Discard of the filling and spices.
Keep the extract in a clean bottle.
TIP: you can run it through a fine sieve a couple of times too if you are ok with a few chunks in there. I do that often when I don’t have a muslin cloth available.
Serve the mulled wine
Heat up 200 ml. of red wine (1 cup) per serving glass in a pot until it is exactly just about to reach boiling point (NOTE: if it boils, you will boil away the alcohol). Take it off the heat. Add ¼ cup of mulled wine extract per 200 ml. red wine (so that’s ¼ cup extract per 1 cup red wine) and pour it into your serving glass.
Serve with chopped/slivered almonds and raisins you’ve soaked in rum (for a day if possible, or just an hour) and put into the glass. Serve with a tea spoon, so your guest can spoon out these goodies.
TIPS IF YOU DON’T HAVE 3 WEEKS TO MARINADE:
If you want to serve it up much quicker, just add the red wine to the extract pot with the spices and citrus slices and let it slowly heat up together.
DON’T BOIL!
This extracts the taste into the wine and makes a beautiful, mulled wine, much quicker.
If you have a day or two, leave it all together and then run it through the sieve and muslin cloth when you want to drink it.
You can also add a bit of schnapps here to spice it up.
Add sugar if you need it sweeter.
TIPS FOR THE RECIPE:
Choice of wine for the mulled wine: I like to use a decent port and rum for the mulled wine extract – and then go for a lesser quality red wine to mix into the mulled wine, as the red wine taste will be overpowered by the spices. A decent Merlot could work – nothing fancy.
Choice of port for the mulled wine: I like to use a good port that I can also enjoy a glass of as it is. The port is the carrying element in the mulled wine so if you use a port you know you can enjoy too, then that’s perfect.

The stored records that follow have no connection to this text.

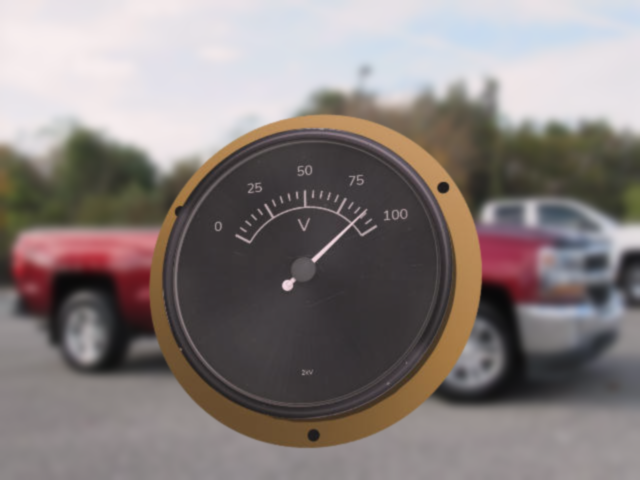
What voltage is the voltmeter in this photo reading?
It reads 90 V
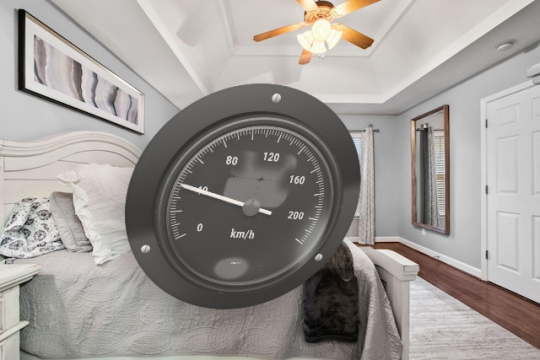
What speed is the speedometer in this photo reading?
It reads 40 km/h
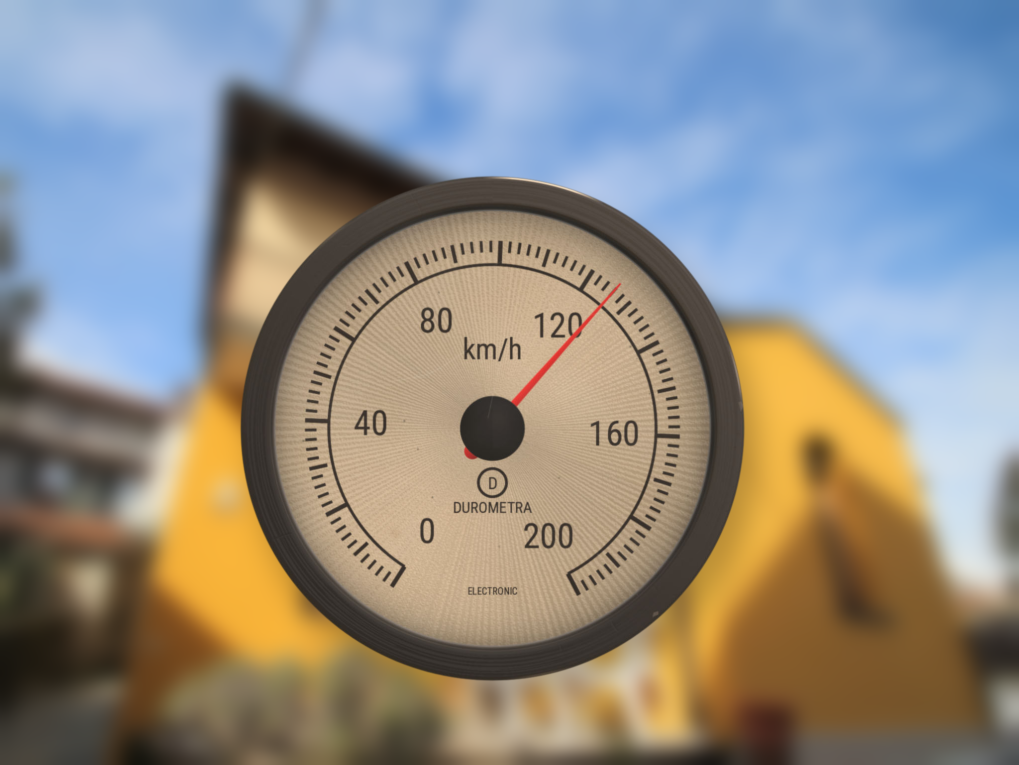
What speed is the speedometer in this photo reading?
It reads 126 km/h
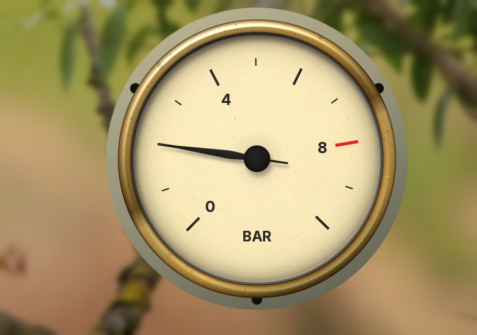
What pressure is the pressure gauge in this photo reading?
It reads 2 bar
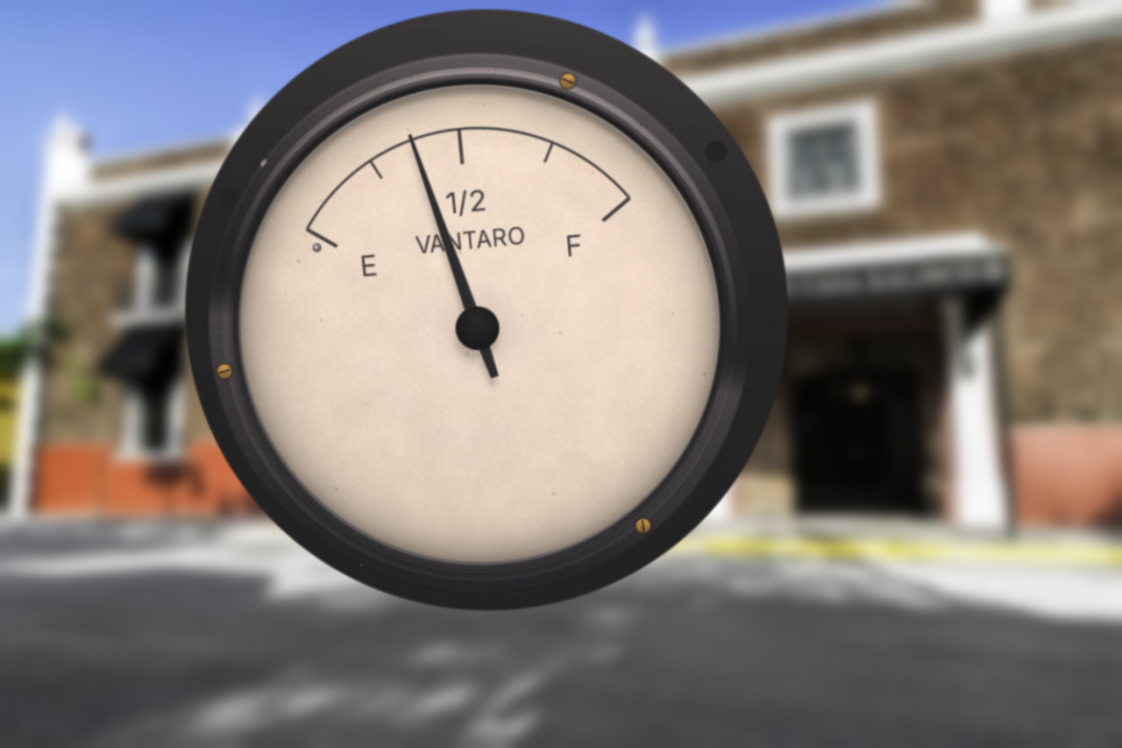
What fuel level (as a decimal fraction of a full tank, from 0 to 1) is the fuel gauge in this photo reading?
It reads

Less alcohol: You can leave out the schnapps and replace with more port, which gives a happy Christmas taste.
This mulled wine can keep for a long time and you can have a bottle for up to a year, which is still fresh and delicious. If you leave out the schnapps it will keep less than a year, but still good for a few months – maybe longer.
Bitterness and sliced citrus fruit: The white on the lemon and orange that sits between the lemon/orange skin and the fruit tastes bitter and can give a bitter aftertaste in the finished result. It’s an individual taste decision, some like the balanced mulled wine others find it too much. We all taste bitter differently so it’s up to the individual. If in doubt I can recommend to adding grated skin of lemon and orange instead and add the juices from the fruit and leave out completely the slices of orange and lemon.
Keep the extract in a dark cupboard at around 18-19 degrees or less.
During the Christmas month and days you may want to embrace the northern hemisphere Christmas traditions, so heat up your wine and add your extract and sit back and take in the aromas and flavours of Christmas.
Thanks for reading and I really hope you will enjoy this!